Before my workout today, I stopped at Tekakwitha Forest Preserve to ask the staff there about some plants I had photographed (more on that later...). Anyway, my buddy the black squirrel greeted me as he sometimes does. First spotted about a month ago he is very striking - absolutely black, which is sort of shocking after seeing all the greys and reds we have around here. This guy is very camera-shy, in fact until today he only appears when I am NOT carrying the camera. His activity was quite interesting - he was jumping up in the tree branches, at first appearance rather randomly, but then with time you could figure out he was following each branch out from the trunk, then repeating on another branch until he came storming down the tree with an acorn about half the size of his head!

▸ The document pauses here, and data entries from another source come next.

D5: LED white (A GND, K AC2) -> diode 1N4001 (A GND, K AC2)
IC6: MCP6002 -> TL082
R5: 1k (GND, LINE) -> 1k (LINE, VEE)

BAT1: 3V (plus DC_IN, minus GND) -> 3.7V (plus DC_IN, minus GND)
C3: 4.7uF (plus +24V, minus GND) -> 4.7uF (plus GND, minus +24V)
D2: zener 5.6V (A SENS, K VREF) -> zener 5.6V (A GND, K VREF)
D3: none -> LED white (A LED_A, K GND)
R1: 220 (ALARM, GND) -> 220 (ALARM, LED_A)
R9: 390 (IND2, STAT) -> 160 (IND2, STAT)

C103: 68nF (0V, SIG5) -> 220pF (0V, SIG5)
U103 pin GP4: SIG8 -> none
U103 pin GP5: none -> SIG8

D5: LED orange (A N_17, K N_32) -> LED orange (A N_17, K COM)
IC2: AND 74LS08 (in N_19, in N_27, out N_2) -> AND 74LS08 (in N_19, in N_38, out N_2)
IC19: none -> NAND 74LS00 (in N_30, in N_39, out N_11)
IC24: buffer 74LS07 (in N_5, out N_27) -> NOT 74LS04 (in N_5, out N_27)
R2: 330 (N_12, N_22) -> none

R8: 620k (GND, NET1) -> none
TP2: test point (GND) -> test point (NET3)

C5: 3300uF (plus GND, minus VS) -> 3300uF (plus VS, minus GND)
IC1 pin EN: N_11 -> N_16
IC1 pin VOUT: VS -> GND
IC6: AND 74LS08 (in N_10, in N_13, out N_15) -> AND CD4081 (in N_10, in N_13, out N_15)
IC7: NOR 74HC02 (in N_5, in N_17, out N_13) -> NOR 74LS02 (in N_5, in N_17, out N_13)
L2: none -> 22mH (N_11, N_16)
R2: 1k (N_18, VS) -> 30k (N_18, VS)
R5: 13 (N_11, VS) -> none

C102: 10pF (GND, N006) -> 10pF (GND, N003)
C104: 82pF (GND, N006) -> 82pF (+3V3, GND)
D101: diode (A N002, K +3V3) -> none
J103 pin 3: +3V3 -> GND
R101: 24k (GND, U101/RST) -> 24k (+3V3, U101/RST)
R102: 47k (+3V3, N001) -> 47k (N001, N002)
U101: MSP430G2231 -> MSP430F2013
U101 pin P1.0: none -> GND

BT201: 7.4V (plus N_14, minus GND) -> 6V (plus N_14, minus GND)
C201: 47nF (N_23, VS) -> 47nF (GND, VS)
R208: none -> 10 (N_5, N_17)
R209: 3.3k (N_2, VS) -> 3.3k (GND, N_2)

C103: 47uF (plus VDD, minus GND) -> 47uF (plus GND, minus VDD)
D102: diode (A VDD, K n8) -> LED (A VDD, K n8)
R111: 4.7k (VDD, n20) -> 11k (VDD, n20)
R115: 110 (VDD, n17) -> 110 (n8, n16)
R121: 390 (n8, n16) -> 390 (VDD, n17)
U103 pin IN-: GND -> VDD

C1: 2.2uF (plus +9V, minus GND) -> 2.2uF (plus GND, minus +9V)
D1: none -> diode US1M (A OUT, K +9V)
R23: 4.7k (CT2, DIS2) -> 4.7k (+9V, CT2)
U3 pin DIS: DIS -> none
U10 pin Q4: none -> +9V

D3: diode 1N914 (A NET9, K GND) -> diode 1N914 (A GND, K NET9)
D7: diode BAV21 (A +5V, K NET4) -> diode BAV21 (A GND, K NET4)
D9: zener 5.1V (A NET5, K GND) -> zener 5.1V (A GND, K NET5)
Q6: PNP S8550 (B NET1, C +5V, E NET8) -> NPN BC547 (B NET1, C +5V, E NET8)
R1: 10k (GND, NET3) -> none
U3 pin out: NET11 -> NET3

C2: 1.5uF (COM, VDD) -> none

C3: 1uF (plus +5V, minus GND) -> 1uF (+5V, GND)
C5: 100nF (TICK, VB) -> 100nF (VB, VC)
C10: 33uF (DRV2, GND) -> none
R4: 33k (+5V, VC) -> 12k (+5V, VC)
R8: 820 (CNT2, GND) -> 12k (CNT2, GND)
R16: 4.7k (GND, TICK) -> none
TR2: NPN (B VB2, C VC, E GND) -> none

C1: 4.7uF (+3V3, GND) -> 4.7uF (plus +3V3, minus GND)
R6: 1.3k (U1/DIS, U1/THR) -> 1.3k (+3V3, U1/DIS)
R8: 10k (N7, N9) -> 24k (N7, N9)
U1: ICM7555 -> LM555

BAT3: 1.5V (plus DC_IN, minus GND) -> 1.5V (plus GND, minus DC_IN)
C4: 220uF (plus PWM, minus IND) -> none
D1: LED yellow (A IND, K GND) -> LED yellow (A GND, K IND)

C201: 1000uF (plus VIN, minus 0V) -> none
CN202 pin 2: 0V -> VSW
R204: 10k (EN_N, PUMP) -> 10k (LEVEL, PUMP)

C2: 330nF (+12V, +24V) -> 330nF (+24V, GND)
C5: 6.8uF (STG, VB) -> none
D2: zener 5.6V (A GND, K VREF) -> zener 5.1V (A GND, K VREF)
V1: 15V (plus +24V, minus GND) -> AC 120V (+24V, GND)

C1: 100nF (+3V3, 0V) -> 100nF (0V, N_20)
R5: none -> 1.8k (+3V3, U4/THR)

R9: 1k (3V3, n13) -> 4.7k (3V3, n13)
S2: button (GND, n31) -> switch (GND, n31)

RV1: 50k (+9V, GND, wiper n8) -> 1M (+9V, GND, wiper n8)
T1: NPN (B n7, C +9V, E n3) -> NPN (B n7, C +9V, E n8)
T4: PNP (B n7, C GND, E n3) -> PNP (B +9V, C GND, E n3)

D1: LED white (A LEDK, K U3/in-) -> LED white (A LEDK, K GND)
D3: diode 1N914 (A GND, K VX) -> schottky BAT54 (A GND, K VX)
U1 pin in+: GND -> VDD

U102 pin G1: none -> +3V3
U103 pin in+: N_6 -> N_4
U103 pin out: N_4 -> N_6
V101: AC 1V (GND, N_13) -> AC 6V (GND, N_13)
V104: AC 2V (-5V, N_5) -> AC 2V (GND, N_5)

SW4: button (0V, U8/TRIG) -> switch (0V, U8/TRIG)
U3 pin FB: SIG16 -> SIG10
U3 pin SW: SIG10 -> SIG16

Obviously he was after the tree-borne fruit, not the ones that had fallen already. This shot has him as he crossed the access path to the FP visitor center, then he paused to give me a glance before disappearing into the undergrowth.
A little google search shows that the black squirrels are genetic color variants of the usual grey squirrel, and are quite common in some locations (there are even white squirrels with no pigment!). I've certainly not seen them around here except this fellow whose territory extends to (or includes) the parking lot of the Forest Preserve.
I felt like I had bagged a rare jungle beast as I headed onward to the visitor center. The reason for my trip was to identify the fruit cluster I had imaged a couple days before. Bright red, it really stands out in the still-green undergrowth. There are a few of them around, mostly with wilted yellowed leaves, but this one still had the oversized leaves with it to help identify it. The staff figured it out quickly - it is the berry cluster of Jack-in-the-Pulpit (also known as Indian Turnip), whose flower I had never seen thru this season, but I'll keep an eye out for it next summer.
This evening, and in fact, the next day or two there is a planetary conjunction in the western sky. The bright planet Venus is getting higher in the sky, and from earth's perspective, appears very close to the innermost planet Mercury, and Mars, which is about as far from the earth as it can get right now... Down here in the Fox River valley, we have trees on our western horizon that obscures perhaps the lower 5 degrees of sky, so I wasn't sure we could catch the conjunction, though we had briefly seen Venus recent evenings. Sure enough, Venus was easily spotted, but set below our treeline before the sky grew dark enough to allow seeing Mercury or Mars. The latter two planets will quickly pass from the evening sky, but Venus will be visible thru the winter and be a brilliant "Christmas Star" this holiday season. Look for it in the west!